State utility regulators and a coalition of investor-owned electric companies, including Constellation Energy Group, are taking shots at each other over a proposed rule change to electric wholesale auctions.

The Maryland Public Service Commission on Friday filed a protest with the Federal Energy Regulatory Commission over efforts to do away with breaks at wholesale power auctions that given to new plants that are built with state subsidies. Two groups, P3 Power Providers Group and PJM Interconnection LLC, don’t want those subsidized plants to be allowed to bid less than an administratively set benchmark price.

P3 Power Providers is a coalition made up of Constellation and 10 other investor-owned companies. PJM operates the electric grid in 13 northeastern states, including Maryland, and the District of Columbia.

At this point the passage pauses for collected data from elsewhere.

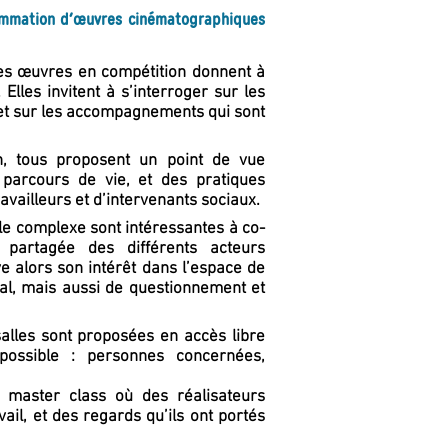
rammation d'œuvres cinématographiques
les œuvres en compétition donnent à
Elles invitent à s’interroger sur les
 et sur les accompagnements qui sont
on, tous proposent un point de vue
s parcours de vie, et des pratiques
availleurs et d’intervenants sociaux.
le complexe sont intéressantes à co-
 partagée des différents acteurs
e alors son intérêt dans l’espace de
ial, mais aussi de questionnement et
salles sont proposées en accès libre
 possible : personnes concernées,
 master class où des réalisateurs
ail, et des regards qu’ils ont portés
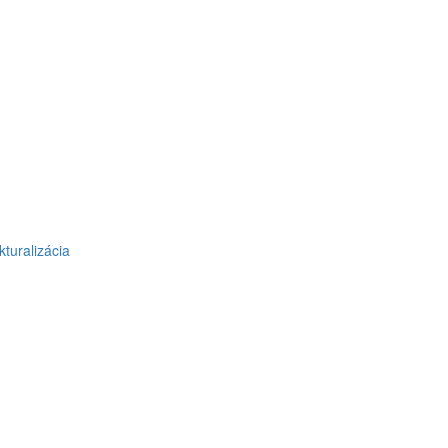
kturalizácia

The PSC said the rule change would create “formidable” barriers for any company looking to add new generation in the PJM grid. As a result, the agency said, only incumbent suppliers would benefit.

“P3’s [proposal] is a frontal attack on the responsibility and obligation of state regulators like the Maryland PSC to ensure that customers have access to adequate and reliable supplies of generation capacity,” PSC Chairman Douglas R.M. Nazarian said in written testimony to FERC. “[FERC] should not take actions that will penalize state-initiated new generation programs and, in very real terms, prevent states from taking appropriate steps to ensure reliable, long-term supplies of electric service for their citizens and ratepayers.”

P3 sees the change as vital to clearing up an inherent advantage a subsidized power plant would have against a privately owned facility.

PJM and P3 have asked that the changes be put in place by April 13, in time for the annual May auction where output from plants is pledged for a three-year period.

At the auction, PJM calculates how much electricity will be needed and then takes bids — from lowest to highest — to meet that demand. When the total demand is met, the highest bid — called the “clearance rate” — becomes what every company is paid, no matter what the company had bid.

Plants looking to guarantee that all of their capacity will be bought, bid low. Investor-owned companies are concerned that new generation facilities with state subsidies will enter the auction and bid low to sell their capacity because they have the advantage of state support. They are seeking a change that would limit how low subsidized plants could bid in the auction.

“This is about standing up for the integrity of the wholesale market, putting everyone on a level playing field,” P3 President Glen R. Thomas said. “This is not a frontal attack on Maryland. Our complaint does nothing to impact those state-level decisions. What we’re concerned about is how subsidized ones participate in the wholesale markets.

Nazarian said the rule change would stifle interest in building new electric generating facilities by making it unattractive from a profit perspective to investor-owned companies. That, he said, would only benefit the existing suppliers.

“It’s not about making things competitive, it’s about making prices go up,” Nazarian said. “It’s actually anti-competitive.”

The PSC asked that FERC, if it adopts the change, only make it applicable for this year’s auction. FERC’s decision can be appealed to the U.S. Courts of Appeal.

P3 is made up of Constellation, DPL Energy, Edison Mission Energy, Exelon, International PowerAmerica, NextEra Energy, NRG Energy, PPL, Calpine Corp., North American Energy Alliance LLC and PSEG Energy Resources & Trade LLC.